-------- RECORDS SHOWN --------

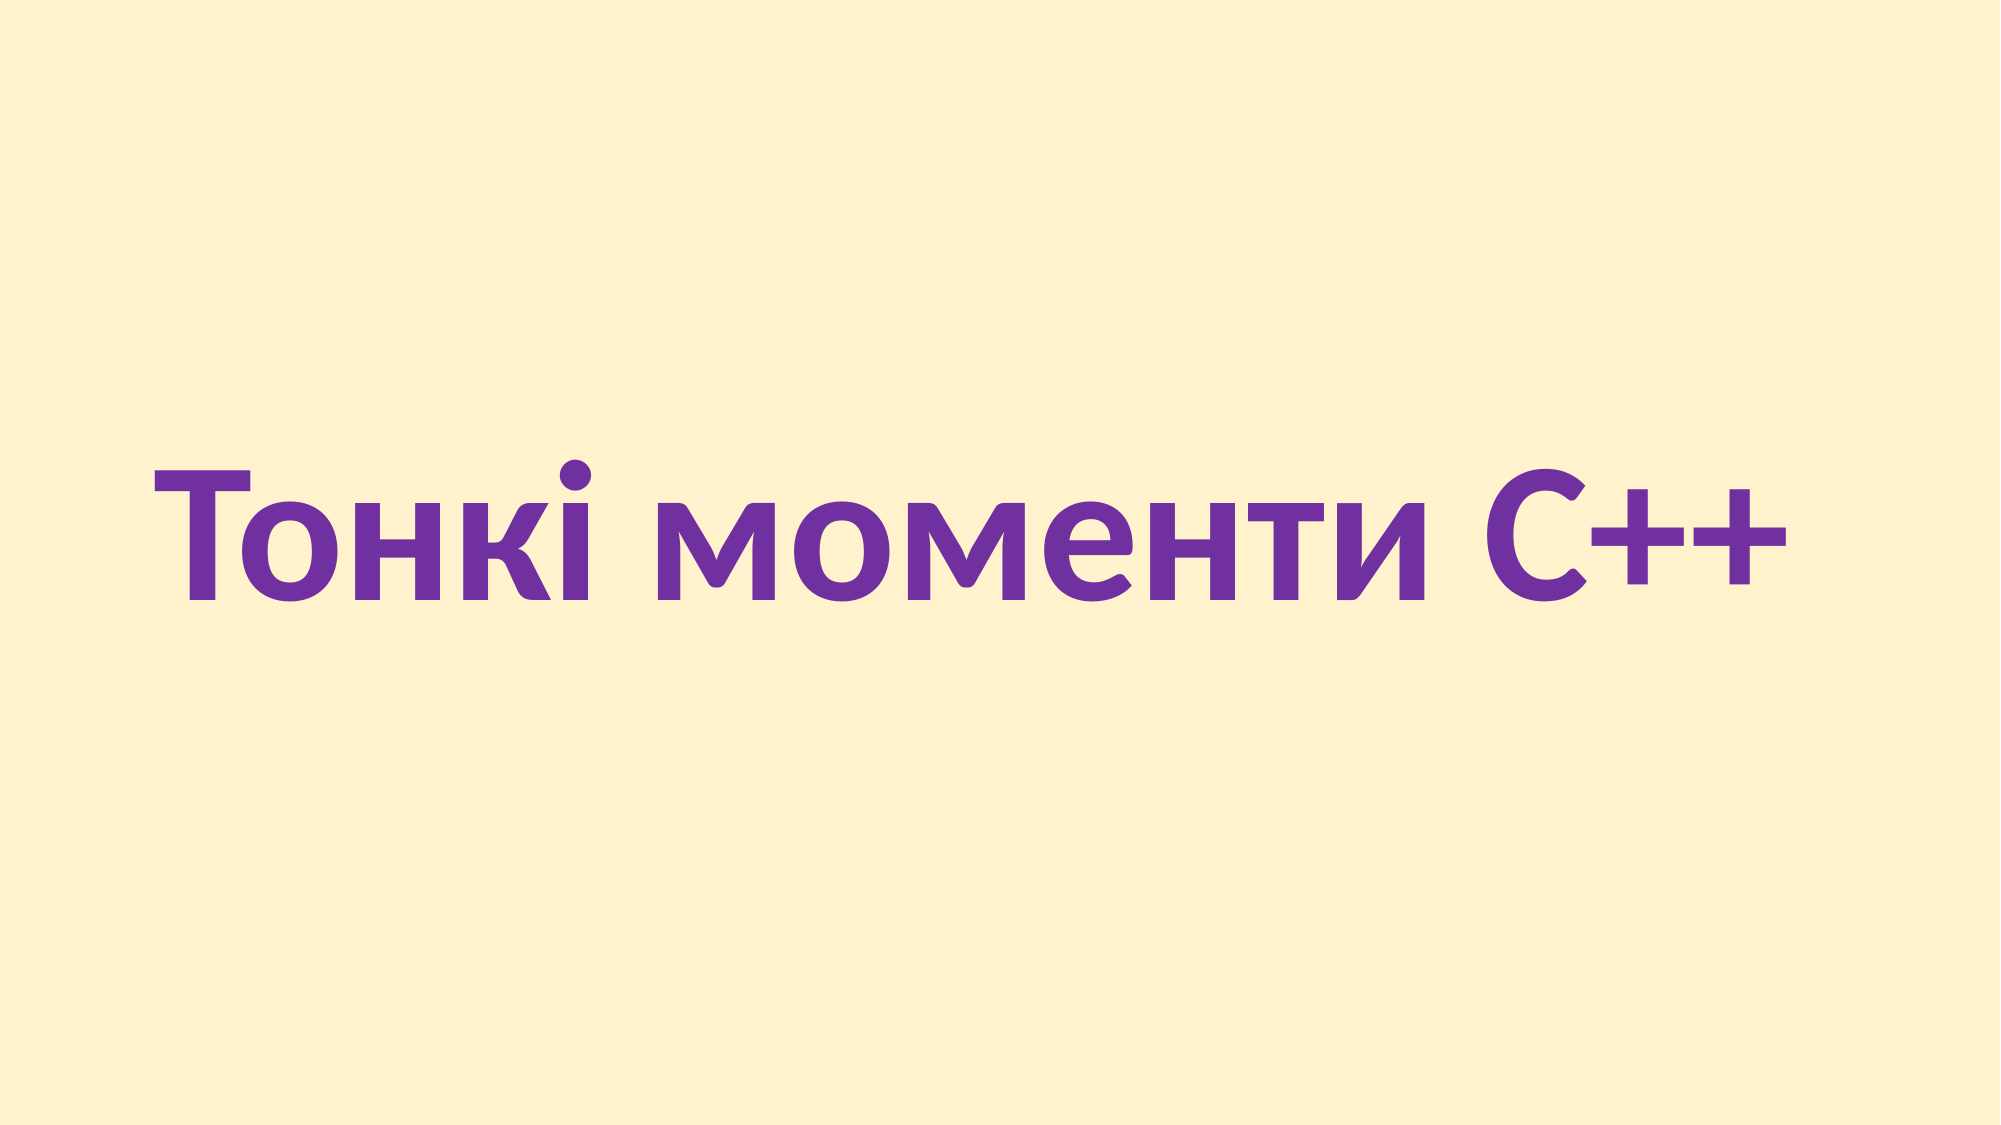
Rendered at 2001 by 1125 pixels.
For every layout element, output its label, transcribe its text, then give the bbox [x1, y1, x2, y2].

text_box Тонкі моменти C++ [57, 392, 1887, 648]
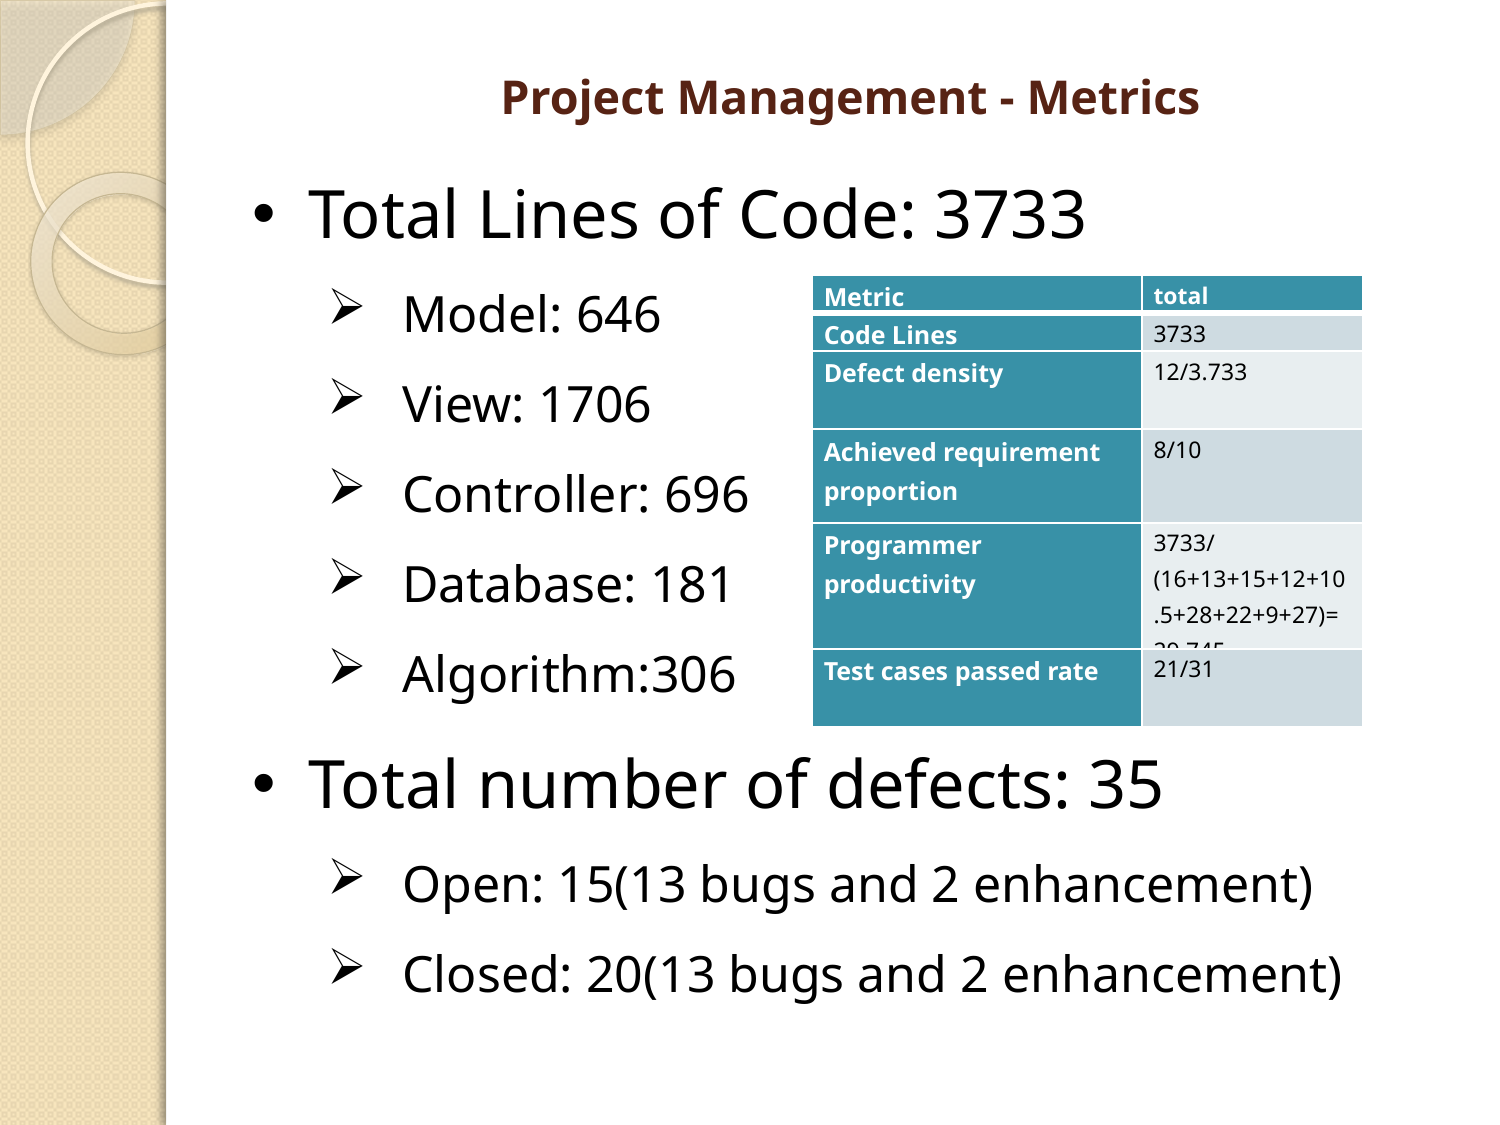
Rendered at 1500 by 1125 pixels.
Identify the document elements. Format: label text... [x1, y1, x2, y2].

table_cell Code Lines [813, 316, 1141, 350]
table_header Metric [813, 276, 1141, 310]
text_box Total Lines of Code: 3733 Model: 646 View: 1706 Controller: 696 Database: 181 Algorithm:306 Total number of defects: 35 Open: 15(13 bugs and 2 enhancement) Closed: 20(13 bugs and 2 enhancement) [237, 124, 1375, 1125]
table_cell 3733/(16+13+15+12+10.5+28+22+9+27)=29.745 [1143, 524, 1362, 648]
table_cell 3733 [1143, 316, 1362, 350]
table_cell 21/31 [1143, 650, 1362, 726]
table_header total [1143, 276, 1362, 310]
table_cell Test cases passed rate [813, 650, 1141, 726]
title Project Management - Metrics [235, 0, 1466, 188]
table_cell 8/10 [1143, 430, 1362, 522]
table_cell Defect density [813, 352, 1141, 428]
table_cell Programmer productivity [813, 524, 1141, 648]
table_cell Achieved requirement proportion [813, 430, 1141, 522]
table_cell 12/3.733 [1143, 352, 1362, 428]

--------

_PROBLEM STATEMENT_.
The data needs to be reproduced exactly, please, apart from its pictures.

_RESULT BELOW_.
Rendered at 2001 by 1125 pixels.
For every layout element, output its label, transcribe its text, then give the bbox [x1, y1, x2, y2].

text_box Тонкі моменти C++ [57, 392, 1887, 648]
Rendered at 1500 by 1125 pixels.
Identify the document elements. Format: label text... [x1, y1, x2, y2].

table_cell Code Lines [813, 316, 1141, 350]
table_header Metric [813, 276, 1141, 310]
text_box Total Lines of Code: 3733 Model: 646 View: 1706 Controller: 696 Database: 181 Algorithm:306 Total number of defects: 35 Open: 15(13 bugs and 2 enhancement) Closed: 20(13 bugs and 2 enhancement) [237, 124, 1375, 1125]
table_cell 3733/(16+13+15+12+10.5+28+22+9+27)=29.745 [1143, 524, 1362, 648]
table_cell 3733 [1143, 316, 1362, 350]
table_cell 21/31 [1143, 650, 1362, 726]
table_header total [1143, 276, 1362, 310]
table_cell Test cases passed rate [813, 650, 1141, 726]
title Project Management - Metrics [235, 0, 1466, 188]
table_cell 8/10 [1143, 430, 1362, 522]
table_cell Defect density [813, 352, 1141, 428]
table_cell Programmer productivity [813, 524, 1141, 648]
table_cell Achieved requirement proportion [813, 430, 1141, 522]
table_cell 12/3.733 [1143, 352, 1362, 428]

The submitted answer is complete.